The traditional approach to Phase 3 randomized cancer trials is to have enough patients to detect moderate but clinically important differences between treatments. Traditionally, this calls for meeting standards using a type 1 error, usually the well-known p < 0.05, and a power of 80 percent. This became the gold standard for a “clinically relevant” difference. But this approach does not make sense for Phase 3 trials in rare diseases or small subsets of more common diseases.
Sposto and Stram offered an answer for Phase 3 trials in their 1999 paper.1 They used a similar approach introduced by Strauss and Simon2 for Phase 2 studies.
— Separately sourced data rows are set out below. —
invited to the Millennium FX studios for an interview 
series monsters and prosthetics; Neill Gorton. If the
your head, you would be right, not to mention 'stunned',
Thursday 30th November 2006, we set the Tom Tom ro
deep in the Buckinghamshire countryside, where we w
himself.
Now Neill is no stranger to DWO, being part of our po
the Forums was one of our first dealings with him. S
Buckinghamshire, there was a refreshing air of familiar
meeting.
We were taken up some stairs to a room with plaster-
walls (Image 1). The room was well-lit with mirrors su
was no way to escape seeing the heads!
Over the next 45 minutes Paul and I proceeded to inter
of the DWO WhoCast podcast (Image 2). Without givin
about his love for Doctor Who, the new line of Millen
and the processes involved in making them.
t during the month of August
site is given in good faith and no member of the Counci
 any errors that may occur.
They showed (and I will tiptoe past the math, which is Greek to me) that “[for] an extended research program of a series of two-treatment randomized clinical trials in low incidence paediatric cancer, [it is] a better strategy to require less compelling evidence (e.g., p < 0.20) for adopting an experimental treatment than that required by the typical five percent type 1 error rate, and to perform trials smaller than those judged adequate under current statistical dogma.”
‘Extended’ and ‘Series’
The key words here are “extended” and “series.” While there is a greater likelihood of a choosing an ineffective therapy, the authors conclude that the accumulating knowledge on the potential efficacy of experimental treatments are more likely to produce gains in efficacious therapy than insistence on large trials and stringent evidence, which they believe is more appropriate for long-term strategies.
In short, commitment to a long series, over decades in some cases, of small randomized trials can collectively provide useful information for going forward despite sample sizes too small for traditional measure of statistical significance. Sposto told me this was “putting the main focus on the long view instead of any single clinical trial.”
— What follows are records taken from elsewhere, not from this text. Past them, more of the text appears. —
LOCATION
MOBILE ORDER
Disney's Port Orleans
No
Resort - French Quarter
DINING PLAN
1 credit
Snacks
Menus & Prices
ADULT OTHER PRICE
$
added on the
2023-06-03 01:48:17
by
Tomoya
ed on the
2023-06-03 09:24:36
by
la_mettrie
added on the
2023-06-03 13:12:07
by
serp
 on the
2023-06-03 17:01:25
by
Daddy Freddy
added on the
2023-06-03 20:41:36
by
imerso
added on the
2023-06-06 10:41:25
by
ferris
He emphasized the point that their approach applied only in a context where one has essentially all of the patients that could be had for a study—i.e., a large proportion of the entire target population (e.g., all the available patients with a certain genetic mutation)—and could not be used to justify small, single-institution randomized trials when there was an ability to do large trials in the same amount of time or more quickly.
Le Deley et al in a 2012 publication, affirmed this approach.3 They reported the results of simulating a series of two-treatment superiority trials over 15 years using different design parameters, including the number of positive trials needed to superiority at p-values ranging from 2.5 to 50 percent and the sample size required. They found the following: “Expected trial benefits over the 15-year horizon were maximized when more (smaller) trials were conducted than recommended under traditional criteria, using the criterion of one positive trial (vs. two), and relaxing the [p-value] from 2.5 percent to 20 percent.”
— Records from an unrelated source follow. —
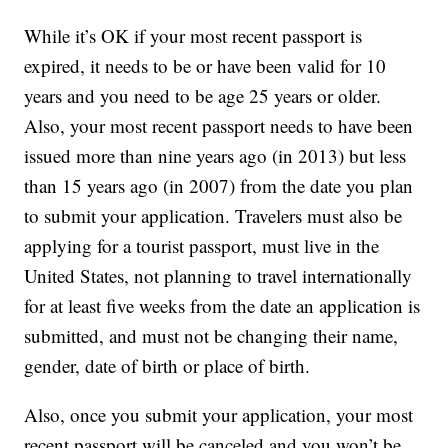
While it’s OK if your most recent passport is
expired, it needs to be or have been valid for 10
years and you need to be age 25 years or older.
Also, your most recent passport needs to have been
issued more than nine years ago (in 2013) but less
than 15 years ago (in 2007) from the date you plan
to submit your application. Travelers must also be
applying for a tourist passport, must live in the
United States, not planning to travel internationally
for at least five weeks from the date an application is
submitted, and must not be changing their name,
gender, date of birth or place of birth.
Also, once you submit your application, your most
recent passport will be canceled and you won’t be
Although far from perfect and dependent on the type of disease under study (e.g., relatively responsive to treatment or not), the authors concluded that this approach was a worthy option in appropriate situations.
My simplistic conclusion is two-fold: the shrinkage of the number of patients in trials due to a low incidence or growing subsets is a challenge to clinical trials; the more empirical, “relaxed p level” approach can work well if one perseveres with continuous and detailed examination of outcomes in a long series of studies. This has worked well for pediatric oncology and should work in other cancer studies.